EXTRACT:

Recently, in Hunt v. U.S. Bank, N.A., 2015 WL 738067 (9th Cir. Feb. 23, 2015) (unpublished), the Ninth Circuit Court of Appeals rejected an argument similar to that made by Plaintiff here. In Hunt, the borrowers challenged the bank's authority to foreclose based on alleged defects in the securitization process and the validity of the assignments. In upholding the district court's dismissal of Plaintiff's claims, the Court noted that the plaintiffs, similar to the Plaintiff here, had executed a note and deed of trust allowing for the lender to transfer the note without notice and did not dispute that they defaulted on their loan. Hunt, [593] Fed. Appx. at 732. The Court reasoned: "Even if the improper securitization occurred or the assignments were fraudulent, the Hunts are not a party to those transactions and are not the victims." Id.
Uy v. HSBC Bank USA, Nat'l Ass'n, Civ. No. 14-00261 HG-KSC, 2015 WL 1966689, at *6 (D. Hawai`i Apr. 30, 2015) (alterations in Uy).

Similarly, in the present case, Plaintiff agreed that her promissory note and the Mortgage could "be sold one or more times without prior notice to" her, [Motion, Exh. 1 (Mortgage) at ¶ 20,] and there is no indication in the Assignments that Plaintiff was a party to, or an intended third-party beneficiary of, those instruments. See id., Exh. 2 (February 2009 Assignment); id., Exh. 3 (October 2009 Assignment). Thus, even if there was impropriety or fraud in the execution of the Assignments, Plaintiff was not the victim, and she does not have standing to challenge Deutsche Bank's ownership of her loan. See Hunt, 593 F. App'x at 732.

ACTIVITIES:
a: According to the opinion excerpt, which court decided Hunt v. U.S. Bank, N.A.?
b: List every exhibit cited in the opinion excerpt, with the description given for each.
c: Rewrite the opinion excerpt from "Similarly, in the" up to and including "App'x at 732.", swapping "Deutsche Bank" for "the lender".

STORED DATA:
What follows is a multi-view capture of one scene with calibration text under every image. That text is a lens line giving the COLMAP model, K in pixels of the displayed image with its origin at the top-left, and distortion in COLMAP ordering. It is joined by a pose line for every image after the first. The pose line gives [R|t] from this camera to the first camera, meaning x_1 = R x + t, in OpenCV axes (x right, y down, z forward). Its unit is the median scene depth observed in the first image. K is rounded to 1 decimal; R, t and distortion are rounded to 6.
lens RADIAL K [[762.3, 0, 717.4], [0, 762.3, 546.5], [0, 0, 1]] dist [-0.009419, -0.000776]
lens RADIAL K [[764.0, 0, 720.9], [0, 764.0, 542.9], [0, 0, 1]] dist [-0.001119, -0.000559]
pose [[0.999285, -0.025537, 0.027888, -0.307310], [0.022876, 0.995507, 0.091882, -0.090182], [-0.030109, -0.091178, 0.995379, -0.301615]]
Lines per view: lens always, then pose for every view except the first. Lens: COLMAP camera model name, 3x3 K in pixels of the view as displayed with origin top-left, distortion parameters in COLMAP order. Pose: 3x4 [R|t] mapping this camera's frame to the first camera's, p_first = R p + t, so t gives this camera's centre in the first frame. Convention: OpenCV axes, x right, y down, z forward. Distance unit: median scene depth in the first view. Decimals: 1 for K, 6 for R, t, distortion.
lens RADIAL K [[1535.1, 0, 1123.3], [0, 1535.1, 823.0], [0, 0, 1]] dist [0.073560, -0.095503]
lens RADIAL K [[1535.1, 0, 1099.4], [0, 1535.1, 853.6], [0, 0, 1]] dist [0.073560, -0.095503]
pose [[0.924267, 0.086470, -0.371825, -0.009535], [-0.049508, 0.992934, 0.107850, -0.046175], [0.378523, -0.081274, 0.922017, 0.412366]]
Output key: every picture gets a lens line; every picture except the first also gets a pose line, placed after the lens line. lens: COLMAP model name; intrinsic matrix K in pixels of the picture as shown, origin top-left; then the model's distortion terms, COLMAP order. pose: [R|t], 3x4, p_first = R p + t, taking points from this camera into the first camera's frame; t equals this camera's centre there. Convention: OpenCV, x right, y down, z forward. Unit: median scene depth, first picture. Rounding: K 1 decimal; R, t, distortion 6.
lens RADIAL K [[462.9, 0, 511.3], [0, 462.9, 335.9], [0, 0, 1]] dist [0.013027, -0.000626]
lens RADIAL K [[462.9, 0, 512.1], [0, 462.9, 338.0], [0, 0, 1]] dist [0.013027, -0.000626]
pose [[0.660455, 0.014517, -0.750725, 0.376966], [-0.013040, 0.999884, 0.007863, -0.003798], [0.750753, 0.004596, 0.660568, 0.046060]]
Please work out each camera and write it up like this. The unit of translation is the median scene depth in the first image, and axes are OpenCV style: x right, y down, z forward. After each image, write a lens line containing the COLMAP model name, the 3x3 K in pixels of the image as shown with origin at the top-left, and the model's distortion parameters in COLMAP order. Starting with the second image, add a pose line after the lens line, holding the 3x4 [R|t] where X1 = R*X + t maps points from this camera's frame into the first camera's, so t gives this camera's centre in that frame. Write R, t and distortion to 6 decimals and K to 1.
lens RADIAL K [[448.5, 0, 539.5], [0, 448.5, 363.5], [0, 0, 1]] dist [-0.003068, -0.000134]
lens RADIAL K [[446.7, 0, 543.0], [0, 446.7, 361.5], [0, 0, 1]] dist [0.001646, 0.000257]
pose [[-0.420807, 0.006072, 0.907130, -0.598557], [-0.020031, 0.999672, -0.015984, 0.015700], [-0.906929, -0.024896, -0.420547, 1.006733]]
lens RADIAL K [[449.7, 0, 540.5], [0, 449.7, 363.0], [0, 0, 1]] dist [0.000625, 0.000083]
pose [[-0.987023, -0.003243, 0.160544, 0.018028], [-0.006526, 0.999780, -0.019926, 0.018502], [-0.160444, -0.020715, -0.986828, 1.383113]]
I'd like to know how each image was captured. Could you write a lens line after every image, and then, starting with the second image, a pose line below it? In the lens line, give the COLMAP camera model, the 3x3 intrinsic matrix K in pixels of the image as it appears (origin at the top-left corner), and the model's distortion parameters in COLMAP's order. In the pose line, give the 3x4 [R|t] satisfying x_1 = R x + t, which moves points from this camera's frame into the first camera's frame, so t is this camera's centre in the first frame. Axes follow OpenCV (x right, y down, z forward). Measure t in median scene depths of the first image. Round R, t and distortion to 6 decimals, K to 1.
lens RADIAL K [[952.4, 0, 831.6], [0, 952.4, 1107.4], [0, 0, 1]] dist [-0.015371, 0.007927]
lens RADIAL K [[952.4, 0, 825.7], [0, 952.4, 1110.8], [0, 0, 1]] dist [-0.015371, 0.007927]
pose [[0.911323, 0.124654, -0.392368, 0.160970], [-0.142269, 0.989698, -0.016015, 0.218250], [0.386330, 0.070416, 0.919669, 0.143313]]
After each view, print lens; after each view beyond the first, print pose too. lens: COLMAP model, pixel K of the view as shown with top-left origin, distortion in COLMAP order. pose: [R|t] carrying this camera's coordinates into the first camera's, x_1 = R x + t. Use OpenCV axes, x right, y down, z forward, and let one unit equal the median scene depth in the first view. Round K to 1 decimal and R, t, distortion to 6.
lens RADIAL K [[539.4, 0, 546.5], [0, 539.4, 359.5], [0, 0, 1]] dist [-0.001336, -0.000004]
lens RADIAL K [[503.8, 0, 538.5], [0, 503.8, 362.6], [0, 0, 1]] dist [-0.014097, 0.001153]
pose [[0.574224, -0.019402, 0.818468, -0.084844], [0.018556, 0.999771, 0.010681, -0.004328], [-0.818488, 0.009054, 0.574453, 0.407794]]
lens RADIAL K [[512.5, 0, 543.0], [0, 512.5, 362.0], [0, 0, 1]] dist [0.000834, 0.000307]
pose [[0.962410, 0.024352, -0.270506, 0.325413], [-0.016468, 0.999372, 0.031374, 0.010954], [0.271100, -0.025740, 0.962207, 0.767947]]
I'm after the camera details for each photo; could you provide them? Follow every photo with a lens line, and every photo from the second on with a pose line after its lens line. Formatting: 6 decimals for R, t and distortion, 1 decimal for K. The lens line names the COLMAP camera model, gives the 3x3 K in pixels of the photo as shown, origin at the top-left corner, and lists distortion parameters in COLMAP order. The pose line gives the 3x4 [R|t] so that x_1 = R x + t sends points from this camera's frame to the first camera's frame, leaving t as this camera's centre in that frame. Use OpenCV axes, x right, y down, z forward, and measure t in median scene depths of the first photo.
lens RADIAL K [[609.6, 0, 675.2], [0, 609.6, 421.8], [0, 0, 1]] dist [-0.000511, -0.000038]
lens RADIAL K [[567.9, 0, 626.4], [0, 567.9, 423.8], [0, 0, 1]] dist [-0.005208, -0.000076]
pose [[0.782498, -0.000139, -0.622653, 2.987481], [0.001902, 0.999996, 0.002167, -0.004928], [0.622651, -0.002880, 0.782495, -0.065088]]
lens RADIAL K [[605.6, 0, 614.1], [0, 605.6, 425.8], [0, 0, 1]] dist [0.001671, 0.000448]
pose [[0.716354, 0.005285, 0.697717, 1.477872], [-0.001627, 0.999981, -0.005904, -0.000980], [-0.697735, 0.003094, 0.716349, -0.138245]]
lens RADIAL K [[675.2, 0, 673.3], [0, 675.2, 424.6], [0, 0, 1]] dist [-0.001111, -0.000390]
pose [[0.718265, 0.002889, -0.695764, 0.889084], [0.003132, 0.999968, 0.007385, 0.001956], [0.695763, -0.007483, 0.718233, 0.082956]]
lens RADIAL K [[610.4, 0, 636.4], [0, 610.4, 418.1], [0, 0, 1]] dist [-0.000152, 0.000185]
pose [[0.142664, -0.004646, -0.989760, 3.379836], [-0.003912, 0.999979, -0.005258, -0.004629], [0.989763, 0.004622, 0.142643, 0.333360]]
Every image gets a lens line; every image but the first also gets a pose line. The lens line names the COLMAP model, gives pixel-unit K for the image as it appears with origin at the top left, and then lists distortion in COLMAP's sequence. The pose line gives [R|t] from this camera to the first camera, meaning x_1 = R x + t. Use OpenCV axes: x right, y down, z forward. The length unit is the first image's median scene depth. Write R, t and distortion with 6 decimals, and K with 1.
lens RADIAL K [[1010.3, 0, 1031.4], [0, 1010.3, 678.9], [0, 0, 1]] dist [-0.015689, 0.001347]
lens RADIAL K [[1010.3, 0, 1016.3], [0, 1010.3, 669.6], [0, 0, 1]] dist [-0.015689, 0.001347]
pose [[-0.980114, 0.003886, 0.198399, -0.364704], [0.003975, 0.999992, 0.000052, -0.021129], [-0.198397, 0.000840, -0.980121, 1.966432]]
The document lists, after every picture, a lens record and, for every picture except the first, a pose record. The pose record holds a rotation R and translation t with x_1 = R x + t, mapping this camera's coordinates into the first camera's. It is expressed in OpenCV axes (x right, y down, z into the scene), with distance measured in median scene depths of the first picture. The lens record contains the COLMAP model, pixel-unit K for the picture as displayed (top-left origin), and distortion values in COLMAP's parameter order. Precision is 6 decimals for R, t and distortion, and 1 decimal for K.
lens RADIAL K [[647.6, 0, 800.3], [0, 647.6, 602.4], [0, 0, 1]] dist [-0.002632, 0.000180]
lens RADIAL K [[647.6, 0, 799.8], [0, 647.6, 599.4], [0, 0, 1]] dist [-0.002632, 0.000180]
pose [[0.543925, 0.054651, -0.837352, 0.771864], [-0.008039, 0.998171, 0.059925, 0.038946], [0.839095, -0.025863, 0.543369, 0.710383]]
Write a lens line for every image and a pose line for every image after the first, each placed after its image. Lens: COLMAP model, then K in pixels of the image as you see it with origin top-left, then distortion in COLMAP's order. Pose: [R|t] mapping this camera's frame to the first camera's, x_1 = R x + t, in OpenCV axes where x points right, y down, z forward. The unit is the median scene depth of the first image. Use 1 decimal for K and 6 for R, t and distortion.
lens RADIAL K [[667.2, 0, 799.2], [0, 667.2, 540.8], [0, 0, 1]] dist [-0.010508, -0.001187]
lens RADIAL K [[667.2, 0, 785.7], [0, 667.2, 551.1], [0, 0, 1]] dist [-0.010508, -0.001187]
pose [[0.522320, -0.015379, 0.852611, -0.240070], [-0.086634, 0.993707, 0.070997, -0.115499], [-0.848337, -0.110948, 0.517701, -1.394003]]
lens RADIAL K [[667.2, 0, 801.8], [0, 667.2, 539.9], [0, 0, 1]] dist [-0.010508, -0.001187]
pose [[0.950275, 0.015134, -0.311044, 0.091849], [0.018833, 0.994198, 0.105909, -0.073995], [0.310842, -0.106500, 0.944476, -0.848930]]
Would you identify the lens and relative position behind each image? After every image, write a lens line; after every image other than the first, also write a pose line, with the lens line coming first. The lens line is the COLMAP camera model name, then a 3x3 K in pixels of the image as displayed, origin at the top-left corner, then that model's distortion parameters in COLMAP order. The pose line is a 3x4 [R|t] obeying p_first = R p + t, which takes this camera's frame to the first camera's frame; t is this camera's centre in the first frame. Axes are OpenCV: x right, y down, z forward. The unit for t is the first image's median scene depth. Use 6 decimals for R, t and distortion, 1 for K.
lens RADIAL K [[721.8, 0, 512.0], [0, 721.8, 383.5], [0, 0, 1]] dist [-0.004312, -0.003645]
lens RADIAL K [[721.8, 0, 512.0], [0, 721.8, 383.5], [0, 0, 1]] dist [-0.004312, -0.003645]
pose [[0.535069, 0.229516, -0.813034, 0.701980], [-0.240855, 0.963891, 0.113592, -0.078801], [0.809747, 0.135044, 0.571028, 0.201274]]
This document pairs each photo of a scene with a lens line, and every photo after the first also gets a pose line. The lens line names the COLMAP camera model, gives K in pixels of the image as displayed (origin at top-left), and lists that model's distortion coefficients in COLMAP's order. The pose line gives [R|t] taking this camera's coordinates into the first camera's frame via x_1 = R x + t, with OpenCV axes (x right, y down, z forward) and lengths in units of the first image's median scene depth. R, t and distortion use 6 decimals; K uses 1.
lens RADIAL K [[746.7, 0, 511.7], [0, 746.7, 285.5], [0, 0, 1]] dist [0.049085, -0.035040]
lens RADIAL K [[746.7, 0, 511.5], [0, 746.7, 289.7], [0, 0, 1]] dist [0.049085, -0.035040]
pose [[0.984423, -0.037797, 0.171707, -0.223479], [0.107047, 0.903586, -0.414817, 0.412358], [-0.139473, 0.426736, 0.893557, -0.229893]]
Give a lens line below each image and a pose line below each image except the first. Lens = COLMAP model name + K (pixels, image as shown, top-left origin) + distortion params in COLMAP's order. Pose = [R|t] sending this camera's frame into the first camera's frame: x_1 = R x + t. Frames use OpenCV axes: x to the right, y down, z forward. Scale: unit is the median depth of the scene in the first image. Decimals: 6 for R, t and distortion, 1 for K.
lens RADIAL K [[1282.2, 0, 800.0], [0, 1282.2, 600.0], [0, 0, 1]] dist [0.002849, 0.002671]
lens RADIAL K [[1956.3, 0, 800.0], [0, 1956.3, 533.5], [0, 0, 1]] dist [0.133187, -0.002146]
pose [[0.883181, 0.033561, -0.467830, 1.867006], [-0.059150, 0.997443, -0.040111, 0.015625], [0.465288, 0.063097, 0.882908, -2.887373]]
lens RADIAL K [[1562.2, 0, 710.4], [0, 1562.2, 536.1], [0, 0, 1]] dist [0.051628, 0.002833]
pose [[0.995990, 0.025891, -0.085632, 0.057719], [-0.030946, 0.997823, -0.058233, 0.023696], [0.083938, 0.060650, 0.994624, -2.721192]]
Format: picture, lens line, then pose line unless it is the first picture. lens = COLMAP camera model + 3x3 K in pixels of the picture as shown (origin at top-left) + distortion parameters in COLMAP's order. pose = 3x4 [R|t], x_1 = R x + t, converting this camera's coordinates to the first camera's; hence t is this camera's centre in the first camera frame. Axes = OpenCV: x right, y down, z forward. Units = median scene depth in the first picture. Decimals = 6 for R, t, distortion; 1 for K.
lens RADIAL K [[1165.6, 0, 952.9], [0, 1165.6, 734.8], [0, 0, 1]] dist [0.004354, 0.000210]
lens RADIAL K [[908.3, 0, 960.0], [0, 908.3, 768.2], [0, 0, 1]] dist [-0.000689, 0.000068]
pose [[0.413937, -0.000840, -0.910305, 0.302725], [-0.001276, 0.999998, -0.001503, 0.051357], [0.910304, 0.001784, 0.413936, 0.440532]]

SOLUTIONS TO THE EXERCISE:
a: The Ninth Circuit Court of Appeals

b:
- Exh. 1: Mortgage
- Exh. 2: February 2009 Assignment
- Exh. 3: October 2009 Assignment

c:
Similarly, in the present case, Plaintiff agreed that her promissory note and the Mortgage could "be sold one or more times without prior notice to" her, [Motion, Exh. 1 (Mortgage) at ¶ 20,] and there is no indication in the Assignments that Plaintiff was a party to, or an intended third-party beneficiary of, those instruments. See id., Exh. 2 (February 2009 Assignment); id., Exh. 3 (October 2009 Assignment). Thus, even if there was impropriety or fraud in the execution of the Assignments, Plaintiff was not the victim, and she does not have standing to challenge the lender's ownership of her loan. See Hunt, 593 F. App'x at 732.